JustinBradley’s client, a leading source of mortgage financing, is seeking a highly experienced Site Reliability Engineer (SRE) to design, implement, and maintain secure, scalable, and resilient cloud infrastructure. The ideal candidate brings a deep understanding of cloud platforms, DevOps practices, and software development methodologies to ensure operational excellence, high availability, and system reliability.
Responsibilities:
- Cloud Infrastructure Management: Design, build, and maintain secure, scalable, and resilient cloud-based infrastructure on AWS, Azure, or GCP, with a strong focus on AWS (ECS, Lambda, RDS) for production environments.
- Automation and Optimization: Automate deployments and configurations using Infrastructure-as-Code tools like Terraform, CloudFormation, and Ansible, while driving automation for anomaly detection, self-healing systems, and recovery workflows to reduce operational toil and optimize cloud costs.
- CI/CD Pipeline Development: Develop and manage CI/CD pipelines using tools such as Jenkins, GitLab, SonarQube, Docker, and Nexus/Artifactory to streamline deployment processes.
- DevSecOps Implementation: Implement DevSecOps best practices, including IAM roles, RBAC, SAST/DAST/SCA tooling, and vulnerability remediation, ensuring secure cloud operations.
- Observability & Monitoring: Build observability solutions with monitoring, logging, and tracing tools like AWS CloudWatch, Splunk, Dynatrace, and OpenTelemetry to ensure the reliability and performance of cloud applications.
- Reliability Metrics: Define and track reliability metrics such as SLOs, SLIs, error budgets, MTTR, and MTTD to ensure operational excellence and system uptime.
- Microservices & Serverless Architecture: Architect and support microservices, serverless applications, and RESTful APIs with resilience patterns like Circuit Breaker, Retry, and Timeout.
- Chaos Engineering: Conduct chaos engineering experiments using AWS FIS, Chaos Toolkit, and AWS Resilience Hub to improve system resilience and reliability under failure conditions.
- Database Management: Manage and optimize various databases including PostgreSQL, MongoDB, DynamoDB, Oracle, and Redshift, ensuring high availability and performance.

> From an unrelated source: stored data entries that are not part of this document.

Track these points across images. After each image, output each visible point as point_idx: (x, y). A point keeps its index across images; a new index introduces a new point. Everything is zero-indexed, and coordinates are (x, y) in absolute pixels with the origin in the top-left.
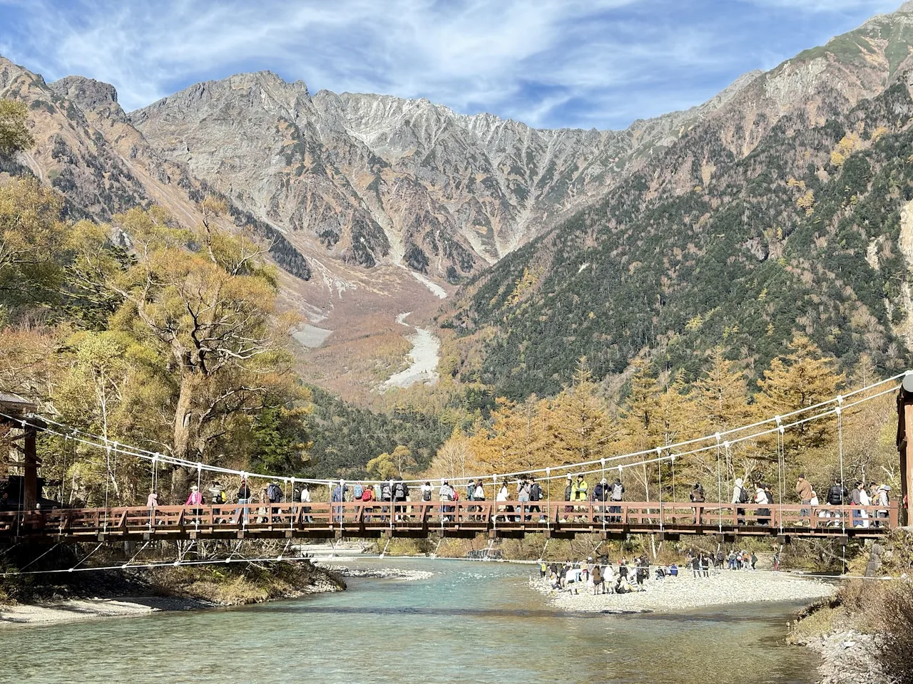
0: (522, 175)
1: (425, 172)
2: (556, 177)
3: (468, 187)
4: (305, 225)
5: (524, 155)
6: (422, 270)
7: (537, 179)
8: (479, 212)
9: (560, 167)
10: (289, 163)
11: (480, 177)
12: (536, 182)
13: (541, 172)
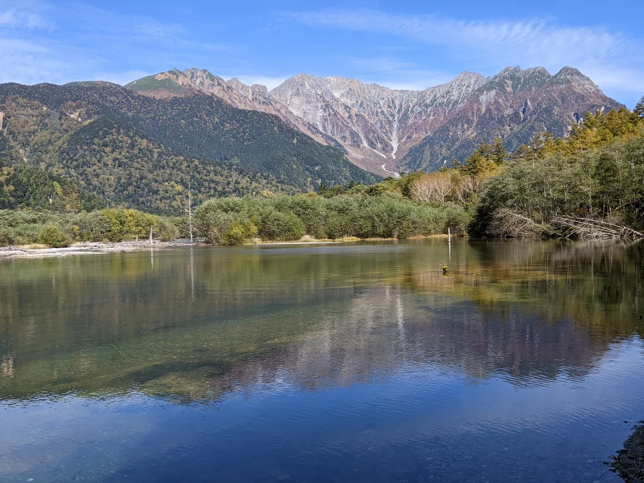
0: (392, 109)
1: (361, 109)
2: (403, 110)
3: (376, 115)
4: (335, 133)
5: (390, 101)
6: (375, 148)
7: (397, 110)
8: (382, 124)
9: (404, 106)
10: (325, 112)
11: (379, 111)
12: (396, 111)
13: (398, 107)
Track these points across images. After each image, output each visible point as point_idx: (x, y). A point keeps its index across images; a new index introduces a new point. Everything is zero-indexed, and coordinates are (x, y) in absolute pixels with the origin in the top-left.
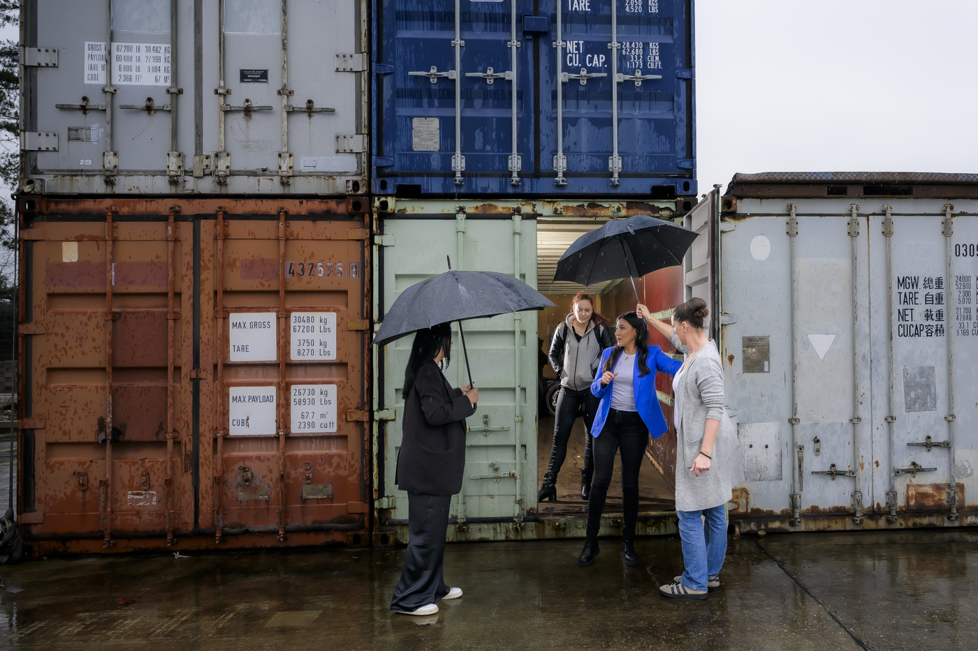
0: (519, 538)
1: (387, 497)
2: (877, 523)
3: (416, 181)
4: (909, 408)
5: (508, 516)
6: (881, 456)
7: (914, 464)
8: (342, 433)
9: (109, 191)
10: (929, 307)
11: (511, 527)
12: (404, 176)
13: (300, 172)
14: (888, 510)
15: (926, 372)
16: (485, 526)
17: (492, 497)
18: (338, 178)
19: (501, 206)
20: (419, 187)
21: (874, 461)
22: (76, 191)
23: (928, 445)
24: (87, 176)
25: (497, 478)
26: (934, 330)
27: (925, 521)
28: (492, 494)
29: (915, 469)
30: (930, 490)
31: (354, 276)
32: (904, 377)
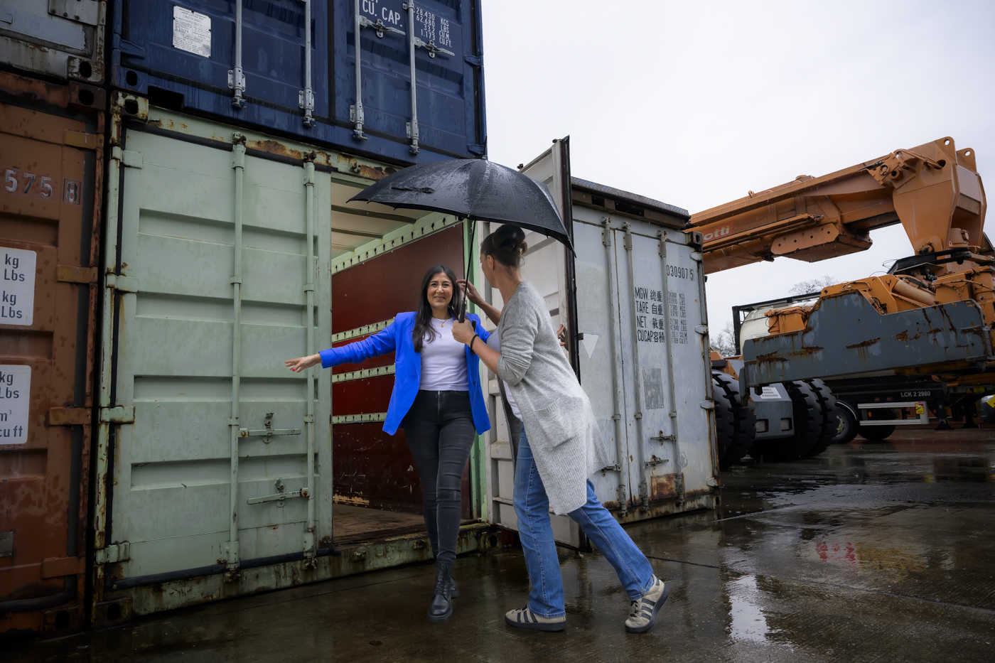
0: (310, 580)
1: (116, 543)
2: (633, 516)
3: (178, 88)
4: (648, 406)
5: (295, 551)
6: (633, 452)
7: (654, 457)
8: (38, 445)
10: (654, 316)
11: (298, 567)
12: (159, 77)
14: (641, 501)
15: (656, 373)
16: (264, 570)
17: (274, 527)
18: (50, 51)
19: (289, 149)
20: (181, 96)
21: (629, 456)
23: (662, 439)
25: (284, 501)
26: (658, 337)
27: (663, 509)
28: (274, 523)
29: (656, 462)
30: (664, 480)
31: (71, 200)
32: (644, 378)
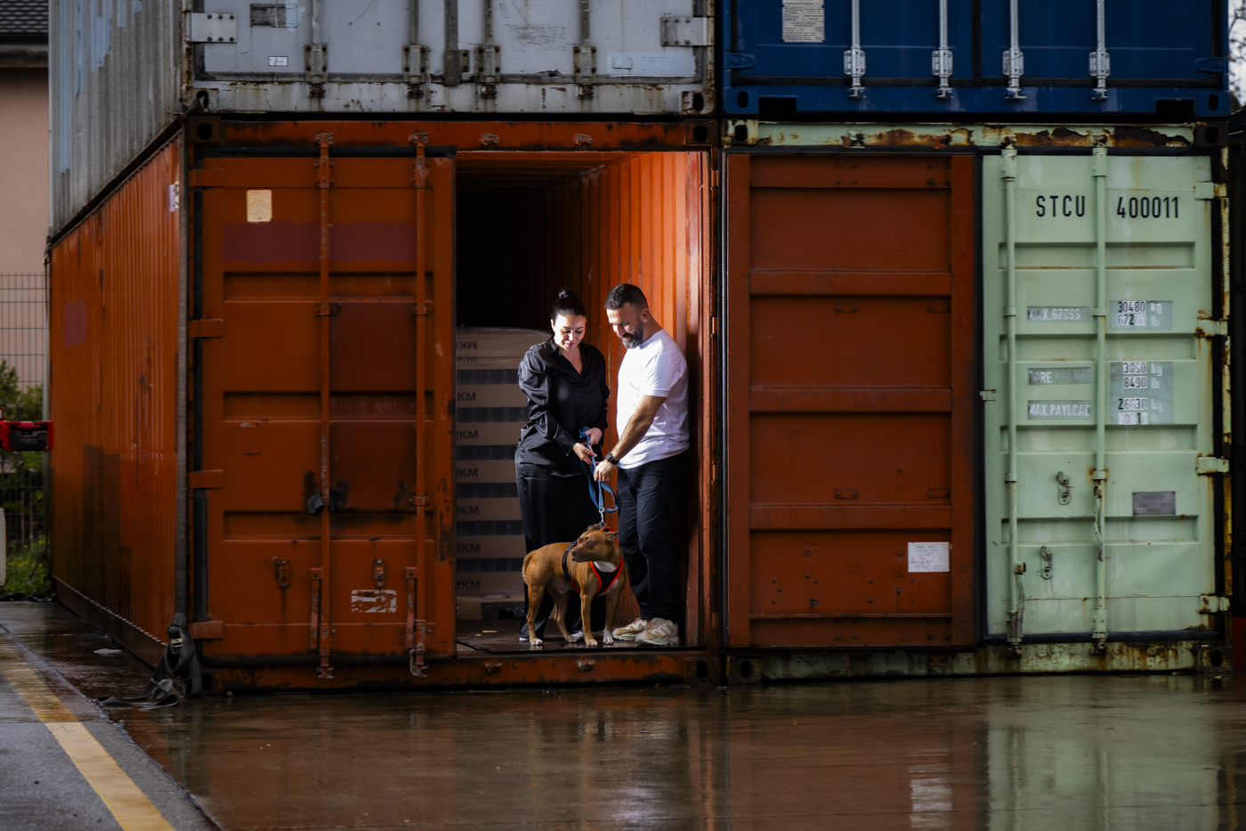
3: (789, 93)
9: (314, 108)
12: (770, 85)
13: (607, 77)
19: (918, 134)
20: (793, 102)
22: (264, 107)
24: (280, 83)
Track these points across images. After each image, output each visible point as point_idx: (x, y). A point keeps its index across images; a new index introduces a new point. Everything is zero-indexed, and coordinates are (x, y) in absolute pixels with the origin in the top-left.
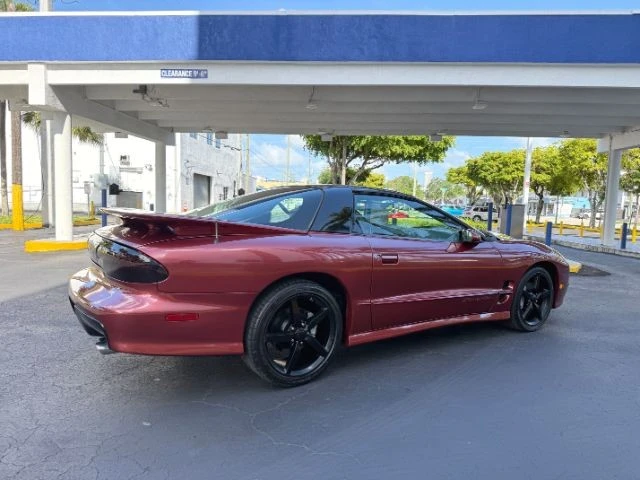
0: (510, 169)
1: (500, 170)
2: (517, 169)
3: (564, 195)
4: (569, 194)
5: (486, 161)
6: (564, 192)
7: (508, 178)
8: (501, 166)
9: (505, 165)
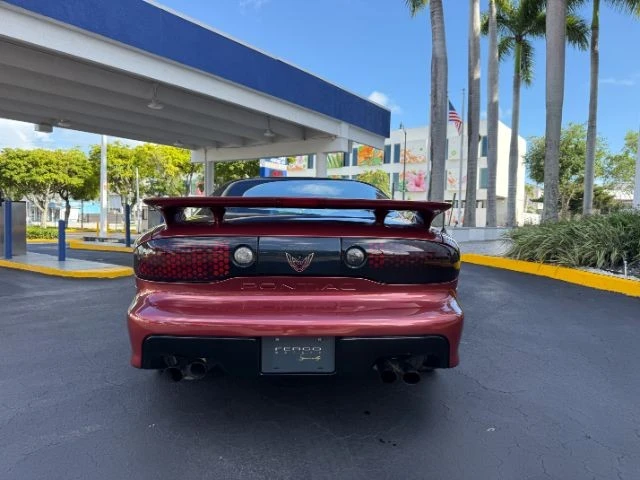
0: (43, 170)
1: (28, 171)
2: (50, 171)
3: (87, 200)
4: (92, 198)
5: (12, 158)
6: (89, 196)
7: (40, 179)
8: (30, 166)
9: (35, 164)
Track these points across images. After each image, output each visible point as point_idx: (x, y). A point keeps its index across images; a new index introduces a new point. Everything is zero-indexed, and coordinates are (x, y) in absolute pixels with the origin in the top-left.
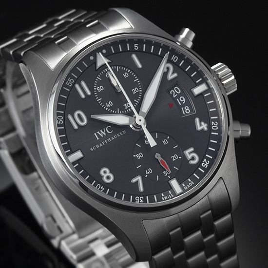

- Incident Management & Support: Lead production support efforts, including incident response, problem management, and runbook creation as part of on-call rotations, ensuring swift resolution of critical production issues.
- Cross-Functional Collaboration: Collaborate closely with cross-functional teams to embed shift-left testing strategies (e.g., BDD, TDD, unit testing, regression testing) into the development pipeline.
- Documentation & Knowledge Sharing: Maintain architecture documentation, disaster recovery plans, and internal knowledge articles, fostering a culture of knowledge sharing and continuous improvement.
Requirements:
- 8+ years of experience in Site Reliability Engineering or a related field, with a proven track record of leading complex projects and ensuring system reliability at scale.
- Expertise in Cloud Platforms (AWS, Azure, or GCP), with hands-on experience in container orchestration, microservices, and serverless architectures.
- Proficiency in scripting/programming languages such as Python, Java, Bash, Node.js, and PowerShell for automation and system integration.
- Extensive experience with DevOps and observability tools (e.g., Jenkins, Docker, Splunk, Dynatrace, OpenTelemetry), ensuring a seamless development and monitoring workflow.
- Deep knowledge of database management, including PostgreSQL, MongoDB, DynamoDB, Oracle, and Redshift, with the ability to optimize for performance and availability.
- Familiarity with event-driven architecture, distributed systems, and integrating AI/ML frameworks and services into the infrastructure.
- Strong understanding of security best practices, compliance frameworks, and experience in incident management.
- Hands-on experience with chaos engineering, resiliency testing, and performance testing (e.g., JMeter, LoadRunner) to ensure systems are fault-tolerant and performant under load.
- Excellent communication and collaboration skills, with experience leading cross-functional teams and influencing stakeholders to implement best practices.
- AWS Solutions Architect or related cloud certification; Agile Certified Practitioner (ACP) is a plus.
- Experience with developer tools such as AWS CLI, Postman, and curl.
- Experience with production support and on-call rotations (flexible hours, typically twice a month).
JustinBradley is an EO employer – Veterans/Disabled and other protected employees.